Below: rotational speed and/or feed rate too low: overheating, drill hole shows signs of degradation, fused chip.

© Röhm GmbH – Acrylic Products / Photo: Stefan Wildhirt

6

Align drill bit

Place the drill bit on the marking indicated and drill briefly. In this way you can check the position of the borehole.

© Röhm GmbH – Acrylic Products / Photo: Stefan Wildhirt

7

Drilling

Switch on the drill before starting to drill.

Important: Shortly before drilling through the sheet, you should reduce the feed rate to prevent chipping.

© Röhm GmbH – Acrylic Products / Photo: Stefan Wildhirt

8

Airing and cooling

For material thicknesses greater than 5 mm the drill bit should be regularly cooled down to prevent overheating. This is done by raising it briefly. You should also cool the drill hole. This is best done with water, which you fill into a wash bottle. Spray water into the hole at regular intervals. This is especially important for drill bits where shavings accumulate fast, such as when using spade drill bits.
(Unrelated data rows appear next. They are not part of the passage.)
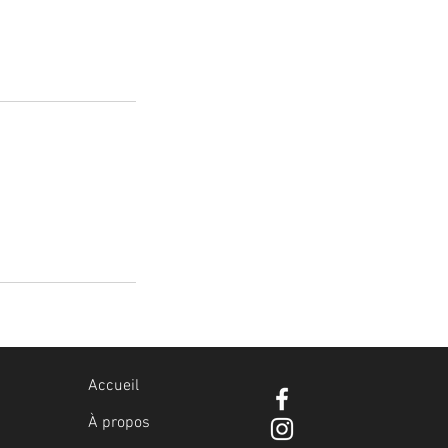
Accueil
À propos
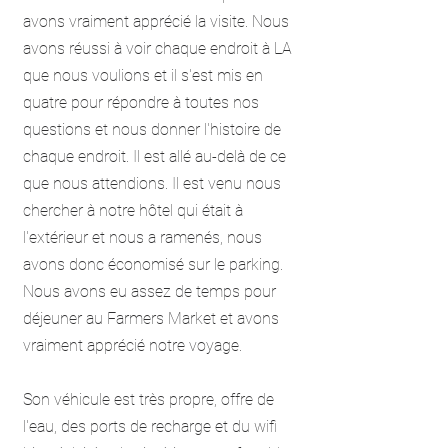
avons vraiment apprécié la visite. Nous
avons réussi à voir chaque endroit à LA
que nous voulions et il s'est mis en
quatre pour répondre à toutes nos
questions et nous donner l'histoire de
chaque endroit. Il est allé au-delà de ce
que nous attendions. Il est venu nous
chercher à notre hôtel qui était à
l'extérieur et nous a ramenés, nous
avons donc économisé sur le parking.
Nous avons eu assez de temps pour
déjeuner au Farmers Market et avons
vraiment apprécié notre voyage.
Son véhicule est très propre, offre de
l'eau, des ports de recharge et du wifi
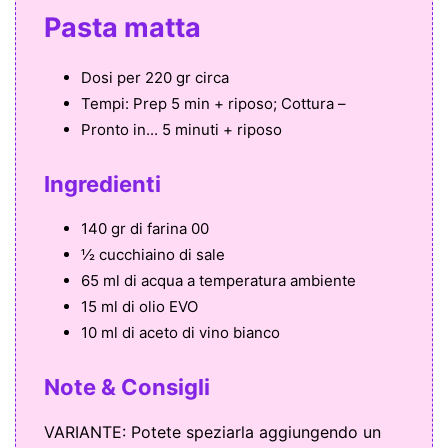
Pasta matta
Dosi per
220 gr circa
Tempi:
Prep 5 min + riposo; Cottura –
Pronto in...
5 minuti + riposo
Ingredienti
140 gr di farina 00
½ cucchiaino di sale
65 ml di acqua a temperatura ambiente
15 ml di olio EVO
10 ml di aceto di vino bianco
Note & Consigli
VARIANTE: Potete speziarla aggiungendo un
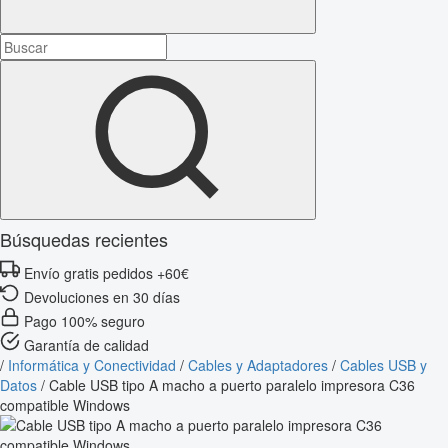
Búsquedas recientes
Envío gratis pedidos +60€
Devoluciones en 30 días
Pago 100% seguro
Garantía de calidad
/
Informática y Conectividad
/
Cables y Adaptadores
/
Cables USB y
Datos
/
Cable USB tipo A macho a puerto paralelo impresora C36
compatible Windows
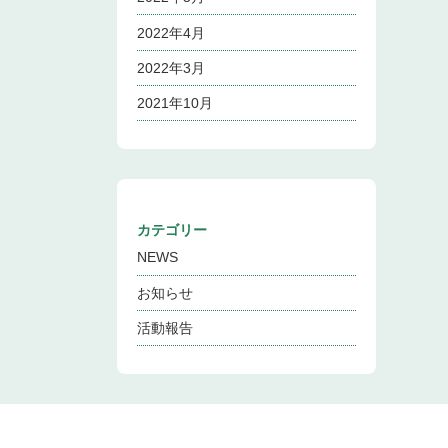
2022年4月
2022年3月
2021年10月
カテゴリー
NEWS
お知らせ
活動報告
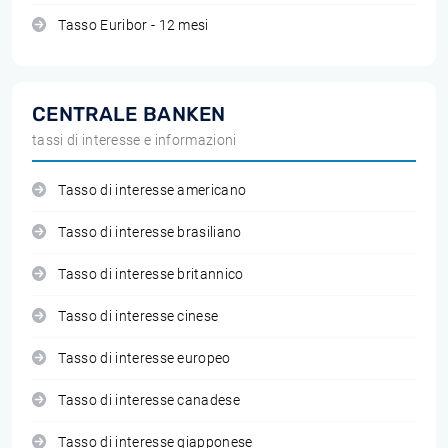
Tasso Euribor - 12 mesi
CENTRALE BANKEN
tassi di interesse e informazioni
Tasso di interesse americano
Tasso di interesse brasiliano
Tasso di interesse britannico
Tasso di interesse cinese
Tasso di interesse europeo
Tasso di interesse canadese
Tasso di interesse giapponese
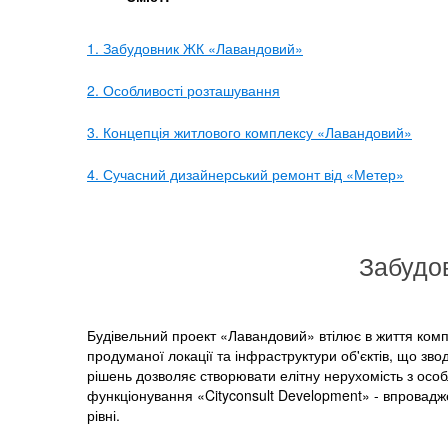
1. Забудовник ЖК «Лавандовий»
2. Особливості розташування
3. Концепція житлового комплексу «Лавандовий»
4. Сучасний дизайнерський ремонт від «Метер»
Забудо
Будівельний проект «Лавандовий» втілює в життя компа
продуманої локації та інфраструктури об'єктів, що звод
рішень дозволяє створювати елітну нерухомість з ос
функціонування «Cityconsult Development» - впровад
рівні.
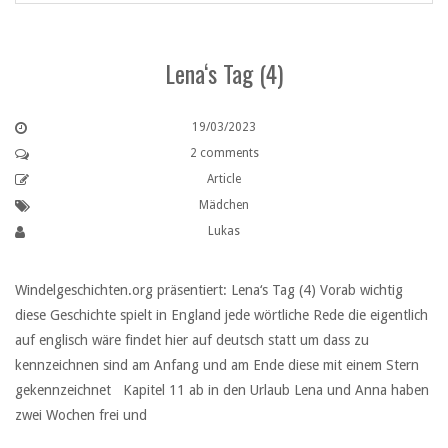
Lena‘s Tag (4)
19/03/2023
2 comments
Article
Mädchen
Lukas
Windelgeschichten.org präsentiert: Lena‘s Tag (4) Vorab wichtig
diese Geschichte spielt in England jede wörtliche Rede die eigentlich
auf englisch wäre findet hier auf deutsch statt um dass zu
kennzeichnen sind am Anfang und am Ende diese mit einem Stern
gekennzeichnet Kapitel 11 ab in den Urlaub Lena und Anna haben
zwei Wochen frei und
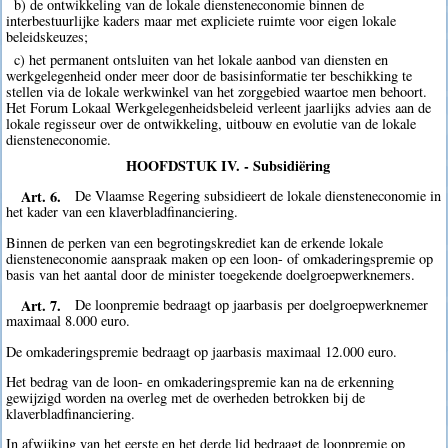
b) de ontwikkeling van de lokale diensteneconomie binnen de
interbestuurlijke kaders maar met expliciete ruimte voor eigen lokale
beleidskeuzes;
c) het permanent ontsluiten van het lokale aanbod van diensten en
werkgelegenheid onder meer door de basisinformatie ter beschikking te
stellen via de lokale werkwinkel van het zorggebied waartoe men behoort.
Het Forum Lokaal Werkgelegenheidsbeleid verleent jaarlijks advies aan de
lokale regisseur over de ontwikkeling, uitbouw en evolutie van de lokale
diensteneconomie.
HOOFDSTUK IV. - Subsidiëring
Art. 6.
De Vlaamse Regering subsidieert de lokale diensteneconomie in
het kader van een klaverbladfinanciering.
Binnen de perken van een begrotingskrediet kan de erkende lokale
diensteneconomie aanspraak maken op een loon- of omkaderingspremie op
basis van het aantal door de minister toegekende doelgroepwerknemers.
Art. 7.
De loonpremie bedraagt op jaarbasis per doelgroepwerknemer
maximaal 8.000 euro.
De omkaderingspremie bedraagt op jaarbasis maximaal 12.000 euro.
Het bedrag van de loon- en omkaderingspremie kan na de erkenning
gewijzigd worden na overleg met de overheden betrokken bij de
klaverbladfinanciering.
In afwijking van het eerste en het derde lid bedraagt de loonpremie op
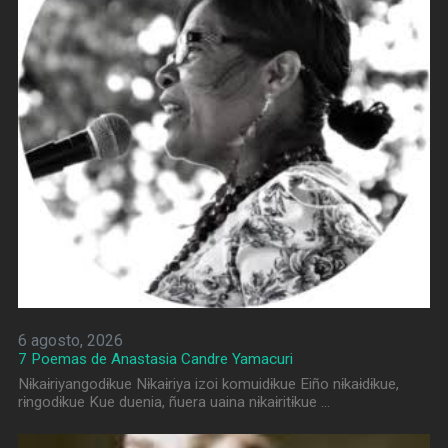
6 agosto, 2026
7 Poemas de Anastasia Candre Yamacuri
Nɨkaɨriyangodɨkue Nɨkaɨriya izoi komuidɨkue Eiño nɨkaɨdɨkue,
rɨngodɨkue Kue duenia, ñuera uaina nɨkaɨritɨkue …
© Röhm GmbH – Acrylic Products / Photo: Stefan Wildhirt

9

Deburring the borehole

You should deburr the borehole on both sides, using a countersink; in this way the small notches arising during boring are prevented. For relatively large drill hole diameters you can use a scraper for deburring.


Tips and additional notes

  • Shavings or dust form during drilling; we therefore recommend that you take appropriate protective measures.
  • Remove the masking film only when all work steps are complete.
  • Do not touch the shavings or the borehole immediately after drilling as they may still be hot. Be careful when removing shavings.